"Entre Aspas" - DEUS? por Francisca Violette
Deus?
por Francisca Violette
Talvez não
haja melhor maneira de iniciar um discurso do que ter como base a opinião do
público ou, neste caso, a semi-opinião e, a partir daí, dar realmente a minha
opinião. Por isso, para começar, ponho uma questão: quem é que nesta sala
acredita em Deus?
Exato,
dentro da minha geração, chegou-se a um ponto em que estamos todos no mesmo pé.
É quase contra producente afirmar que não acredito em Deus, e ainda assim,
afirmar também que nunca li a Bíblia, que não sei rezar, que sei contar pelos
dedos das mãos as vezes que entrei numa igreja para assistir a uma missa, e,
posto isto, podem também partir do princípio que nunca andei na catequese.
Aliás, tive Educação Moral e Religiosa no quinto ano, precisamente com a
intenção de me tentarem convencer de alguma coisa, mas nem assim.
Fora
isso, sou batizada. Única e exclusivamente batizada. Foi com quinze dias de
vida que me purificaram e livraram de todos os males, assim como de todos os
meus pecados - o que foi de facto absurdo. Creio que, com quinze dias de vida,
ainda não faziam parte de mim a gula, a avareza, a luxúria, a ira, a inveja, a
preguiça e o orgulho. Sete palavras que, para uns são isso mesmo, palavras que
podem ser interpretadas como ligeiros defeitos, já que o ser humano não é
perfeito, e que para outros, são pecados e bilhetes de acesso direto ao castigo
divino, ou ao castigo eterno, seja lá o que for. De pecados, preciso eu de me
ver livre agora! Eu e toda a gente nesta sala. E, muito possivelmente, caminhamos
a passos largos em direção ao caminho das almas perdidas, aquelas a quem já nem
o castigo divino serve de alguma coisa.

## Secção de dados
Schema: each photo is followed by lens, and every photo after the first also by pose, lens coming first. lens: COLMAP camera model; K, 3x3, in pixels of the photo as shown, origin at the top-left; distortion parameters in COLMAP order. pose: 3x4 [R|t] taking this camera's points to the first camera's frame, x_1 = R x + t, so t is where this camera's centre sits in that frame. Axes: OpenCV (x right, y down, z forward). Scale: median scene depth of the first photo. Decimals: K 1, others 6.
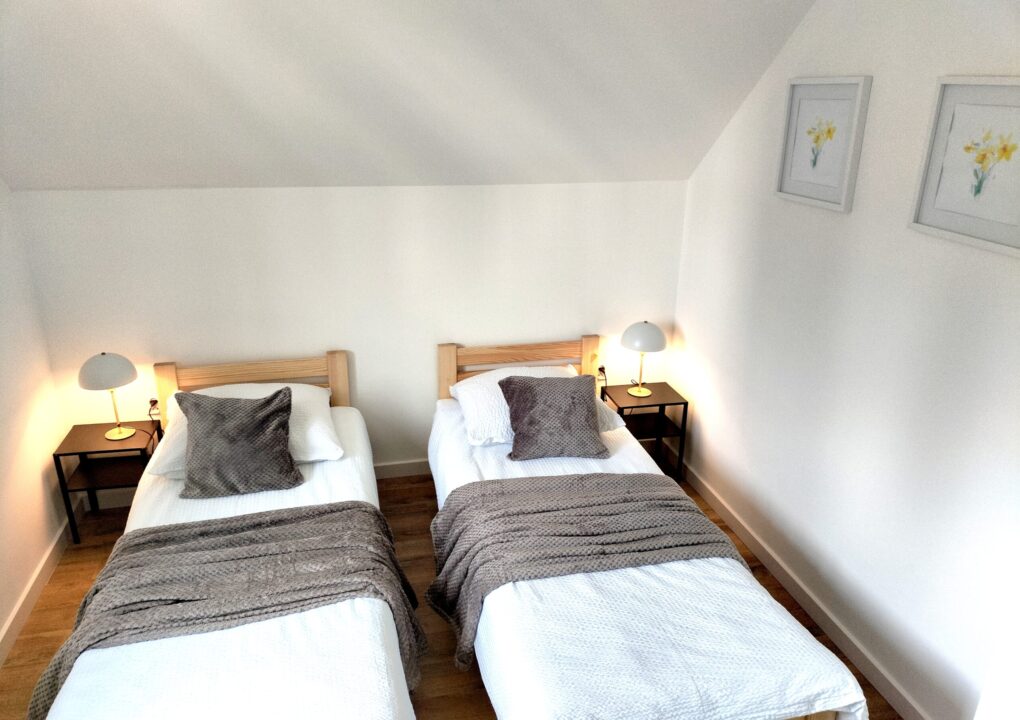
lens RADIAL K [[754.2, 0, 494.3], [0, 754.2, 358.1], [0, 0, 1]] dist [0.043897, -0.066823]
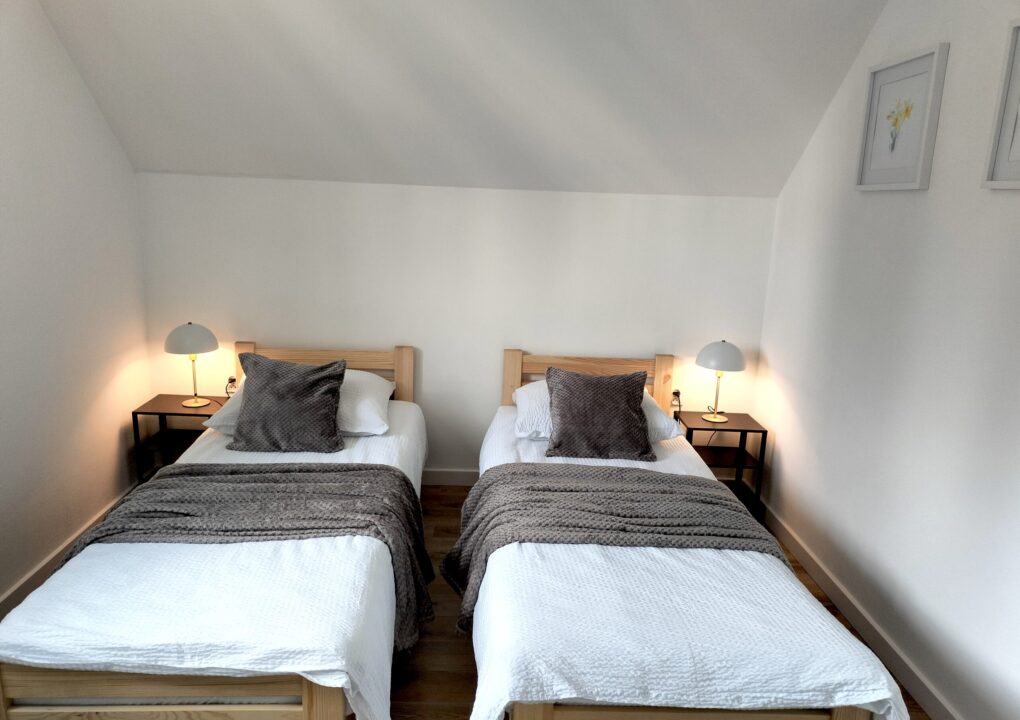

## Requisito 1
No texto sobre Deus, substitua "Bíblia" por "Torá" no trecho entre "É quase contra" e "andei na catequese.", inclusive, e apresente esse trecho já alterado.
## Requisito 2
Segundo o texto sobre Deus, com quantos dias de vida foi batizada a pessoa que escreve?
## Requisito 3
Dê seguimento ao texto sobre Deus a partir da última frase apresentada.
Não é preciso consultar a listagem para nada do que se pede.

## A sua resposta 1
É quase contra producente afirmar que não acredito em Deus, e ainda assim,
afirmar também que nunca li a Torá, que não sei rezar, que sei contar pelos
dedos das mãos as vezes que entrei numa igreja para assistir a uma missa, e,
posto isto, podem também partir do princípio que nunca andei na catequese.

## A sua resposta 2
Com quinze dias de vida.

## A sua resposta 3
Assim
de repente, penso em Deus e lembro-me do Diogo Morgado, o famoso Jesus Christ
de Hollywood, e giro, ainda por cima! Curiosamente, acabei também de pecar.
Invoquei o nome de Deus em vão, tive pensamentos impuros e, sei lá, não vá o
Diabo tecê-las, literalmente, é melhor rezar o terço quando chegar a casa, ou
até ir confessar-me, quem sabe.
Mas
Deus? Deus não é ninguém. Deus não existe. Deus, na minha cabeça, é uma personagem
criada pelas pessoas, porque sentem necessidade de se agarrar a alguma coisa e
de acreditar em alguma coisa, de ter fé, apenas por uma questão de auto
conforto. O pior cego é aquele que não quer ver, e as pessoas preferem
acreditar em Deus, porque simplesmente não suportam a ideia de não terem nada,
nem ninguém, a que se possam agarrar, seja lá em que circunstância for.
Diz-se
que Deus está no céu, que vive no céu, mas eu pergunto-me: como é que é
possível Deus viver no céu, se nem o céu existe? Segundo José Saramago, não há
céu, mas sim espaço, a precisamente treze mil e setecentos anos-luz da Terra. E
agora? Onde está Deus? Exato, não está. Não pode estar em lado nenhum, senão na
cabeça de quem precisa de acreditar, de se agarrar e de ter fé em alguma coisa.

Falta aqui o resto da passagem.